Aim of the task: The answer must consist only of the lines from the line with "sorgente che contiene" to the line with "a questo punto", both included, exactly as they stand below.

BEGIN

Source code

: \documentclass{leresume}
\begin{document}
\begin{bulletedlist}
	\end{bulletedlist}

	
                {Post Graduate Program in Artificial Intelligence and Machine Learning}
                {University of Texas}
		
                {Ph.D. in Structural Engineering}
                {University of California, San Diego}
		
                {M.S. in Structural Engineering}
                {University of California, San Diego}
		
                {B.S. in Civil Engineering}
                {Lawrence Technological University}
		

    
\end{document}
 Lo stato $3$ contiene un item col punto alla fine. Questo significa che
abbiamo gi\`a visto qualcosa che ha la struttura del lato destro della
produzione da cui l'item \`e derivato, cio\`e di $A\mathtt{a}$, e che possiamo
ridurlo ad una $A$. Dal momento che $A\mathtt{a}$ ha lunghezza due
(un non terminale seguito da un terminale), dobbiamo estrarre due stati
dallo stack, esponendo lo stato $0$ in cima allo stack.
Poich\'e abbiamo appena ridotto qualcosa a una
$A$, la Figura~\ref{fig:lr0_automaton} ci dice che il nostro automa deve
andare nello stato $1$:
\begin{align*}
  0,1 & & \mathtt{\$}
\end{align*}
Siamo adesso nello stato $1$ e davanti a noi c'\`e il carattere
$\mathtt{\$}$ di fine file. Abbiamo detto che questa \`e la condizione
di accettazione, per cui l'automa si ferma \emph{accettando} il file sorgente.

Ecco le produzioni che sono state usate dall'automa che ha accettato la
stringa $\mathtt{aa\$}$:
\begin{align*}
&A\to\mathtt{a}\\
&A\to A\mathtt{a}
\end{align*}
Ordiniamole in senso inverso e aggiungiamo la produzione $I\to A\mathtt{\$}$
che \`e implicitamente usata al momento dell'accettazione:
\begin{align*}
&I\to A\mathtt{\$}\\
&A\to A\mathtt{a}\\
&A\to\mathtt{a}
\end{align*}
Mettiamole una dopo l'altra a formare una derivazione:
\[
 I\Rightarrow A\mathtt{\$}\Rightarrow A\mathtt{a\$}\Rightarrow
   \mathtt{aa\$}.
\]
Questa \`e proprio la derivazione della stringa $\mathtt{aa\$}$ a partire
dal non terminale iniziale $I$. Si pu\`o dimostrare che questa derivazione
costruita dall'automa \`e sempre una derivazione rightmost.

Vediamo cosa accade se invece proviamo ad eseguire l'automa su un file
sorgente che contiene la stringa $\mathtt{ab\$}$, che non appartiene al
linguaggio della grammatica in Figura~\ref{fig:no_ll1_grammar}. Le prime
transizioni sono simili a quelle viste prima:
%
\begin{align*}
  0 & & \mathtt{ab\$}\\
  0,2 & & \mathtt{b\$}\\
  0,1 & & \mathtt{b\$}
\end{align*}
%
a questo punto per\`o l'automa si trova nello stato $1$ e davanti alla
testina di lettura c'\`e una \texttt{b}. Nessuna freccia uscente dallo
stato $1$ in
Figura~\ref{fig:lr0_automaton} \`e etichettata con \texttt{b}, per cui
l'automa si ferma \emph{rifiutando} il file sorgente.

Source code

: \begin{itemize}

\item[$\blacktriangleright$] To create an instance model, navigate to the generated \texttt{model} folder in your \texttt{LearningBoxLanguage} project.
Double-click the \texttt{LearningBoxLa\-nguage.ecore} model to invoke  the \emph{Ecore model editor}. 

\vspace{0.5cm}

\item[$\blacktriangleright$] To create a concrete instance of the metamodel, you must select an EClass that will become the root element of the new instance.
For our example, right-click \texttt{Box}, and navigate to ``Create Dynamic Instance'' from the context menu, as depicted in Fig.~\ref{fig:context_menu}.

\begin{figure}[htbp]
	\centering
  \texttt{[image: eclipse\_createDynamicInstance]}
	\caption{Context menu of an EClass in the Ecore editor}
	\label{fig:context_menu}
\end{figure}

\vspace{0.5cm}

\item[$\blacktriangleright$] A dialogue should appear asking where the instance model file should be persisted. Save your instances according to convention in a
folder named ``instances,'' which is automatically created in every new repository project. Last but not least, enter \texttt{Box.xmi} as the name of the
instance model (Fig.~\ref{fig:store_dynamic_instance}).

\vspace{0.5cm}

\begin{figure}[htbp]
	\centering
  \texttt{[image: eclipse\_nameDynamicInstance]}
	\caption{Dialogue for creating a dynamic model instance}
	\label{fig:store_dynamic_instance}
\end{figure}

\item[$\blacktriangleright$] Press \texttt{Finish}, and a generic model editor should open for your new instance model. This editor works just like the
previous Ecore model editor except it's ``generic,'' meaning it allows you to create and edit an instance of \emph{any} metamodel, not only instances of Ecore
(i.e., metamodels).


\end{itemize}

END

Task result:
sorgente che contiene la stringa $\mathtt{ab\$}$, che non appartiene al
linguaggio della grammatica in Figura~\ref{fig:no_ll1_grammar}. Le prime
transizioni sono simili a quelle viste prima:
%
\begin{align*}
  0 & & \mathtt{ab\$}\\
  0,2 & & \mathtt{b\$}\\
  0,1 & & \mathtt{b\$}
\end{align*}
%
a questo punto per\`o l'automa si trova nello stato $1$ e davanti alla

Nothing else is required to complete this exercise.